Africa’s vast land mass and rich natural and mineral resources make it strategically important and an increasingly significant global player. It is also a dynamic young continent: about 60% of its residents are aged below 25.
The African Union is trying to harness this enormous potential through its Agenda 2063, which includes elevating Africa through improved education and application of science and technology in development.
Engineering is an important branch of science and technology. It has a significant impact on the overall development of any nation, region or continent. It is, as Professor Calestous Juma has written, an engine to power growth – especially in Africa.
The World Bank predicts that Africa needs to spend about USD$93 billion per year in the coming years to improve its infrastructure. Part of this investment must be in world class engineering education and research.
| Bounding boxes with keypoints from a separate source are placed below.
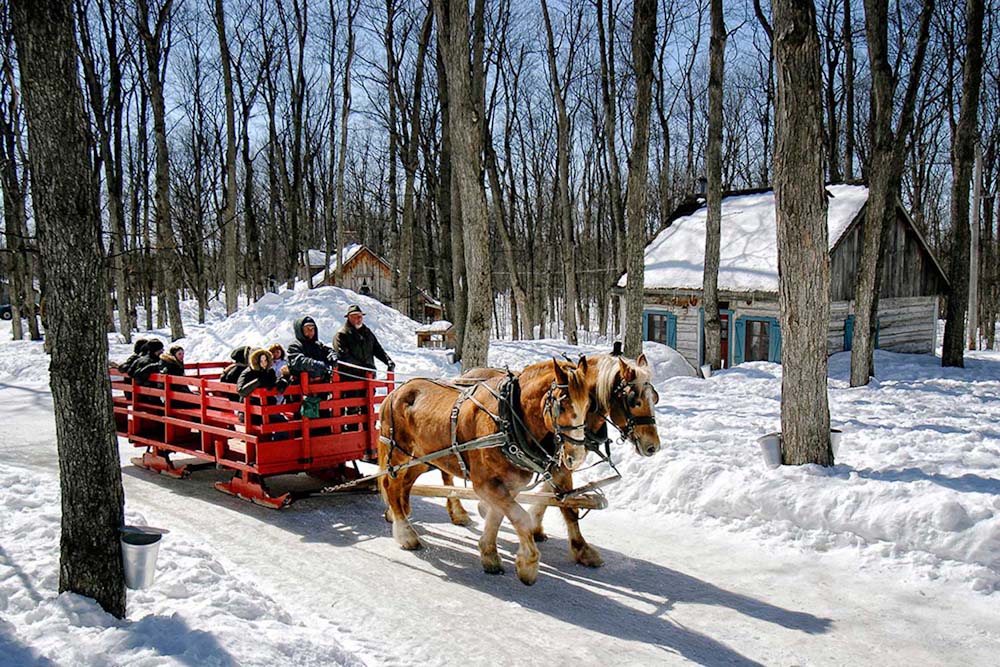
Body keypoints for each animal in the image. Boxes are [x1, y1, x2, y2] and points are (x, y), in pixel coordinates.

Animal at [376, 360, 592, 584]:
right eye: (562, 405)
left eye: (588, 405)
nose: (576, 456)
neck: (507, 419)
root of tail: (395, 392)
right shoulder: (484, 484)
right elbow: (520, 516)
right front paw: (528, 564)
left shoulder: (509, 485)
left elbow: (497, 517)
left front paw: (489, 554)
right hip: (398, 452)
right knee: (391, 485)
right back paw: (405, 533)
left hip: (424, 457)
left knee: (406, 481)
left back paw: (401, 513)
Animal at [442, 352, 660, 568]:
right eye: (633, 401)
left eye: (655, 399)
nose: (653, 446)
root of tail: (467, 374)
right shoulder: (558, 463)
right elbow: (566, 505)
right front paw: (581, 549)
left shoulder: (558, 463)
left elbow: (556, 497)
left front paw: (535, 526)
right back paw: (460, 513)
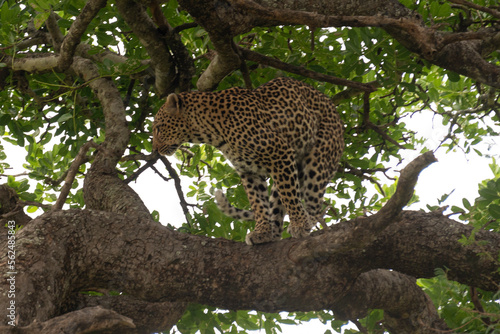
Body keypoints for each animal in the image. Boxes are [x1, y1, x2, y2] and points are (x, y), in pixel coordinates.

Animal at [153, 78, 344, 245]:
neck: (211, 131)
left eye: (158, 129)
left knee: (312, 201)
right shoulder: (248, 170)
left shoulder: (279, 152)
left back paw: (308, 221)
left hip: (317, 161)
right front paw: (262, 232)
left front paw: (299, 224)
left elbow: (290, 196)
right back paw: (275, 233)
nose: (155, 150)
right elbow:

Given the discipline’s importance, I wanted to understand how Africa is performing in terms of engineering research. How much are the continent’s researchers contributing to new ideas and thinking around engineering? To find out, I searched, downloaded and analysed scholarly publication data from academic publisher Elsevier’s citation and abstracting service, Scopus®. It’s a huge index of articles, covering 22,800 journals belonging to more than 5,000 international publishers across disciplines.
I also examined how many times articles from Africa were being cited, which is crucial to map the relevance and impact of any research. For instance, one of the criteria for winning a Nobel Prize in science is how frequently a researcher’s work has been cited.
The data I analysed shows that scholarly research output in terms of journal articles, conference papers and so on in engineering fields from Africa has increased over the past two decades. The number remains small in comparison to other, more developed continents and countries. But the continent’s contribution to global thinking and understanding about engineering is growing, and this should be celebrated.
My analysis reveals that Africa has recorded a tremendous growth in its output of academic engineering research over the past 20 years. In total, 75,157 scholarly articles about engineering subjects emerged from Africa between 1996 and 2016. About 1,500 of these were published in the first seven years under review. In the past three years, about 9,000 engineering articles from Africa were published annually. That’s a significant percentage increase.
The problem is that African countries’ outputs are not uniform. South Africa leads the pack, with 22,156 articles over 20 years. This puts it at 41st in the world for output in engineering research. It is followed by Algeria (16,617 articles) and Tunisia (14,805 articles). Some countries have barely contributed to engineering research: Cape Verde produced only nine articles in 20 years; the Central African Republic just seven and Somalia only six.
The continent is also not producing nearly as much engineering research as others and other regions.
I also wanted to know how often African researchers’ work was being cited by others. This is a good way to understand the impact a piece of research has, and is called citation analysis. It counts the number of times an author’s article is cited in other scholarly works. And citations are important because they reveal that a piece of research is being used by others.
The results are encouraging. The average citation for academic engineering papers from Africa is 5.48 per paper. This is almost equal to the performance of papers from Asia, and is well above the average citations received by papers from Eastern Europe. This suggests that African engineering research is influencing others’ thinking and contributing to global knowledge about the discipline.
So how can Africa improve its engineering research output, especially with an eye to meeting the goals of Agenda 2063? Collaboration will be crucial.
South Africa does well with collaboration. Articles from the country tend to involve more than one research organisation or institution. Co-authored articles are common. Its researchers work with others on the continent and with global partners. Countries in North Africa, however, are less active when it comes to collaboration.
Africa-Africa collaboration, involving institutions and individuals across the continent, needs to be strengthened. This is because only African countries can truly understand the continent’s pressing needs, and develop appropriate solutions. Countries like South Africa that perform well collaboratively can offer support and advice to others.
It may also be time to set up an exclusively African citation database. Even Scopus®, the world’s largest indexing and abstracting database, offers very limited coverage of African science. By developing a resource that focuses only on African engineering research, the continent will be able to get a more complete, clear picture of its output and respond accordingly. The Council for the Development of Social Science Research in Africa is creating an African Citation database, but it will be some time before this is a fully fledged searchable database.